Moulin Rouge is a musical without a complete musical number, a dance film without a dance sequence, a film about a writer that wasn't written. It was cobbled together by choosing only the most obvious post-Beatles song lyrics to animate its repetitive situations, and it tries to convince you that it's reinvigorating those song lyrics as it embraces pop cliché so it can bring you a higher love.
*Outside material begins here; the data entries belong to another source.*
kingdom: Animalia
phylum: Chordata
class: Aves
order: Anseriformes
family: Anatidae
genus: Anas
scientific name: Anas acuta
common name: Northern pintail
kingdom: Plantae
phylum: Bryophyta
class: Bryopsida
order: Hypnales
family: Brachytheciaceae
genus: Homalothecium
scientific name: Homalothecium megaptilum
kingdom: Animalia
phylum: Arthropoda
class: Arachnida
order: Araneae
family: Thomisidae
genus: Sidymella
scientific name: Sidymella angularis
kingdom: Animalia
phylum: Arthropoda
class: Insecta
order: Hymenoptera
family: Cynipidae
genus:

It owes a lot to Madonna, who's invoked in its music-video style and by quoting lyrics from her songs. When Nicole Kidman is introduced as Satine, principal dancer at the Moulin Rouge and noted courtesan, an ominous version of "Diamonds Are a Girl's Best Friend" passes dubbed through her lips, and Luhrmann has her combine it with a line from "Material Girl." To fully appreciate how clever this is, you have to know that Madonna's video for that song recreated Marilyn Monroe's "Diamonds" number from Gentlemen Prefer Blondes. Above Kidman's head, a sign at the top of the stage reads "Diamants," and the narration (of course there's narration) informs us of the dancers that the habitués of the nightclub "called them the diamond dogs." Digital diamond dust falls over the scene, diamond jewelry is proffered and snatched everywhere. We're unavoidably reminded that diamonds are forever, in case we forgot.

This kind of sensory overkill--where what is seen is said and what is said is seen--proves Luhrmann thinks his audience is both desperate and easily entertained; that it has an attention span shorter than John Leguizamo's throwaway dwarf character Toulouse; that it doesn't know how to read and would be offended if it were asked to. When McGregor types out "The End" as the film ends, he reads it on the soundtrack, too. Just to be sure the audience knows what to do at that point, the sound of applause accompanies a falling curtain.

Kidman, who also recalls Rita Hayworth in Gilda (she can't help it), is all alone out there; Luhrmann, so busy splashing everything with the froth used to dye carnations and turn beer green, forgot to direct her. Her voice is disembodied, piped-in. McGregor offers no help. Their scenes together play like they were shot at the opposite ends of a tunnel. They're sexless and dull even when embracing naked.

The other actors are displayed in boxes and piled up. Crammed into small spaces the better to make funny faces in close-up, none of them seem like they were ever in the same room together. They're reduced to moustaches and lipstick. A whole troupe of dancers is on hand; none of them is given a personality or dialogue. Luhrmann cuts every scene so there is no scene, just a series of music video fragments, and no emotion creeps in, although the characters weep and wail and kick.

Jim Broadbent, a likable actor cast as the nightclub's impresario, comes off as so desperate to escape Luhrmann's Captain Kangaroo conception of his character that he channels the prop-comic Rip Taylor to keep himself interested. Richard Roxburgh's Duke, a stock villain, would've been better portrayed by Spinal Tap's Michael McKean. At least he knows that to be funny, you don't act funny. No one is funny in Moulin Rouge. When Luhrmann directs them, he directs them to be hilarious.

The words "amoral" and "bohemian" are constantly rolled around in this film's mouth, but Moulin Rouge is as amoral and bohemian as My Little Pony. Its art-vs.-commerce plot is designed to touch the heart of the 11-year-old girl inside the window dresser in all of us, and it has all the tragic romance of a date with Poet Ken in Consumptive-Prostitute Barbie's Montmartre Playhouse, complete with all the accessories your parents could wrap up at Christmas.

By the film's end, you hope for the triumph of commerce over art, surely the film's subconscious message all along. Moulin Rouge seeks to convince us that, today, Elton John and Baudelaire amount to the same thing, and it makes you never want to hear the word "spectacular" again, much less see one. If its goal was to reveal the emptiness of postmodern bricolage at the blockbuster level, it has succeeded. By any other standard, it's a mess. Its cleverness is greasy. The medleys in a Shriner's parade are more thrilling. When you're a visionary, there's a lot of stuff you don't have to do. Baz Luhrmann has exercised his prerogative, and how.